# SUPPLIED PASSAGE
*** Block opens ***
This past year, I have had success using Hipmunk to buy tickets to France for two separate trips, and am now thinking of planning another trip. I was wondering if anyone could suggest an additional search engine, or some tips on finding cheap airfare. I'm not sure where I want to go yet, just looking around and considering possibilities, when and if the airline tickets are low enough. My husband and I flew from Boston to Paris ( and home) for $700 (Aer Lingus) each a few weeks ago, and in May flew to Marseilles ( Air France) for just under $800. I'm looking to beat or at least match those prices for the next jaunt. Also, has anyone of an advanced age stayed in hostels?
Thanks for the help.

Posted by
2876 posts

For flights to Europe, try Kayak or Priceline. For flights within Europe, try Skyscanner.

Posted by
11294 posts

In addition to Tom's sites (which I use), you can try: http://matrix.itasoftware.com/ for general flights http://www.whichbudget.com for budget flights within Europe http://www.bulucak.com/ for flights within Turkey (I know you didn't ask about this, but someone else may benefit) As for hostels, my sister uses them (she's not of "advanced" age, but is over 40). She tells me they vary tremendously, as much as hotels or B&B's do. She uses http://www.hostelbookers.com/ and http://www.hostelworld.com, not only to find hostels in the first place, but to read the reviews and ratings. These sites also list some inexpensive hotels (we found a great place in St. Petersburg, Russia this way). If you are not limited to hostels but do want inexpensive accomodations, look at http://www.eurocheapo.com/ under "Cities" to see their recommendations, which I find very helpful (particularly their neighborhood descriptions).

Posted by
4064 posts

You are lucky to have found those bargain prices as the trend trans-Atlantic for the last few years has been up-up-up. Did you buy through Hipmunk or directly from the airlines? In June through mid-September anything under $1,000 was a real deal this this year.

Posted by
32263 posts

Nancy, I'm not sure what you'd consider "advanced age", but I'm 60+ and stay in Hostels on occasion (which I did again on my trip in September). I normally use HI Hostels when possible, as they're a chain and the facilities are fairly consistent from one property to another. An HI membership provides slightly cheaper rates and preferred booking. They're not "party Hostels" but at times they host school groups so can be somewhat "lively". I stay at independent Hostels also. Regarding search engines, I use Hipmumk and a variety of other sources, including Expedia, Kayak, Priceline, etc. However, I check these against the airlines websites and also check with my Travel Agent. Happy travels!

Posted by
8700 posts

My wife and I are both 60+ and we like to stay in hostels. For unbiased reviews of hostels I recommend hostelz.com.
*** Block closes ***
# EXERCISE REQUIREMENTS
**a)** Please reproduce the travel forum thread word for word, everything from "This past year, I" down to "Europe, try Skyscanner.".
**b)** Condense the paragraph of the travel forum thread that begins "Nancy, I'm not sure what you'd consider" into a short bulleted list that keeps its main facts.
The lines after this point are separate material with no connection to the travel forum thread.

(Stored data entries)
*** Block opens ***
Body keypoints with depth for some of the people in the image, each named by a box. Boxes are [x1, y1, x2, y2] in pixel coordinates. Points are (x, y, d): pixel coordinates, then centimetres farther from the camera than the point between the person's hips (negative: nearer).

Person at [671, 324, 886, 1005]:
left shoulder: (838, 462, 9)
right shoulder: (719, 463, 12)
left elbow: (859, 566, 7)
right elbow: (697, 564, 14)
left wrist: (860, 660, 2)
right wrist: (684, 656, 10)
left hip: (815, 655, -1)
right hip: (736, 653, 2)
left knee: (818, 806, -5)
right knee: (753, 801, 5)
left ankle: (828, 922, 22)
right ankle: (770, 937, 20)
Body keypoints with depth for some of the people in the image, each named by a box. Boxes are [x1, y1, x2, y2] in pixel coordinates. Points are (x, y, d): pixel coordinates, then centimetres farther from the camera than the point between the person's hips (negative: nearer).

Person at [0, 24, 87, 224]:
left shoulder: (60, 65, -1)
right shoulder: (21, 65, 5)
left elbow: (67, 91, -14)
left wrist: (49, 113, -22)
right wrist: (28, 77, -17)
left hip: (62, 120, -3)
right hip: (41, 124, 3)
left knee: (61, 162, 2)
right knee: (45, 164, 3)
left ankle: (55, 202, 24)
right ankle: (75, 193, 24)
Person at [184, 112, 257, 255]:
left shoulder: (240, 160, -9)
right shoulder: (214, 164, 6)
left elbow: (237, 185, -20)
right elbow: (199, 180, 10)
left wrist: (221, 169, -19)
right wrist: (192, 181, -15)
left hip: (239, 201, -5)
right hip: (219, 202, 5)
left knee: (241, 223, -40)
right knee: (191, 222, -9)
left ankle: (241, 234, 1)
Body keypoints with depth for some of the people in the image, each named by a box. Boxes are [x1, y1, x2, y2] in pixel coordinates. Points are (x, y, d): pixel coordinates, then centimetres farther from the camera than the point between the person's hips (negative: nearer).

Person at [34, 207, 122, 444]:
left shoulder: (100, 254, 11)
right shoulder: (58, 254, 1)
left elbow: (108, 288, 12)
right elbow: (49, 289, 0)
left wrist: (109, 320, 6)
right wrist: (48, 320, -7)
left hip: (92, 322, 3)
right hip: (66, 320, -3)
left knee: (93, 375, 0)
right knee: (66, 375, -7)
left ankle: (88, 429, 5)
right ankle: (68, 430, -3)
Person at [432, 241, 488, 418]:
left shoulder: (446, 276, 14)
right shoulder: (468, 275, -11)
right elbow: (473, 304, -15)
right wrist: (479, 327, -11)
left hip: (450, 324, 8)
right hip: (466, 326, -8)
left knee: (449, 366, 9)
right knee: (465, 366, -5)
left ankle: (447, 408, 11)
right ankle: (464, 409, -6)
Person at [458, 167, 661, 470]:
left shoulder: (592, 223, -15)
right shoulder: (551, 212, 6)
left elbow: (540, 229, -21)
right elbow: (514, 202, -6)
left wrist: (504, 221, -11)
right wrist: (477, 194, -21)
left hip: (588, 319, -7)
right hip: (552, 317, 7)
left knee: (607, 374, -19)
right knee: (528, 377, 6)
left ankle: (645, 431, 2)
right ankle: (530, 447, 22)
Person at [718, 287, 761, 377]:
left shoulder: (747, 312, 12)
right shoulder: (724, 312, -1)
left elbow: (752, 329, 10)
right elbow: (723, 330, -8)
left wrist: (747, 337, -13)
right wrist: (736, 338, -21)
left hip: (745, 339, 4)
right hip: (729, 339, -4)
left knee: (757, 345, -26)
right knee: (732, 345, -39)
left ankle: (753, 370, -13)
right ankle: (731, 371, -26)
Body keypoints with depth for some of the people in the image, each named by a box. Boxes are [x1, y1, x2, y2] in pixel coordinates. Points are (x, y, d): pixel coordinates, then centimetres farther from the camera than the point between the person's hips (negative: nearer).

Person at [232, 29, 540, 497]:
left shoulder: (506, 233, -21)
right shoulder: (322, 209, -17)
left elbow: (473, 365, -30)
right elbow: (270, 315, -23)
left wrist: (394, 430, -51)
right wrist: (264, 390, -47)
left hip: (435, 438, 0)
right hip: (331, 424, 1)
*** Block closes ***
# EXPECTED RESULTS
**a)**
This past year, I have had success using Hipmunk to buy tickets to France for two separate trips, and am now thinking of planning another trip. I was wondering if anyone could suggest an additional search engine, or some tips on finding cheap airfare. I'm not sure where I want to go yet, just looking around and considering possibilities, when and if the airline tickets are low enough. My husband and I flew from Boston to Paris ( and home) for $700 (Aer Lingus) each a few weeks ago, and in May flew to Marseilles ( Air France) for just under $800. I'm looking to beat or at least match those prices for the next jaunt. Also, has anyone of an advanced age stayed in hostels?
Thanks for the help.

Posted by
2876 posts

For flights to Europe, try Kayak or Priceline. For flights within Europe, try Skyscanner.

**b)**
- The writer is 60+ and sometimes stays in hostels, including on a trip in September.
- When possible, the writer uses HI Hostels, a chain whose facilities are fairly consistent from one property to another.
- HI membership gives slightly cheaper rates and preferred booking.
- HI Hostels aren't "party Hostels," but school groups staying there can make them somewhat "lively."
- The writer also stays at independent hostels.
- For flights, the writer uses various search sources, including Expedia, Kayak, and Priceline, and checks them against airline websites and with a travel agent.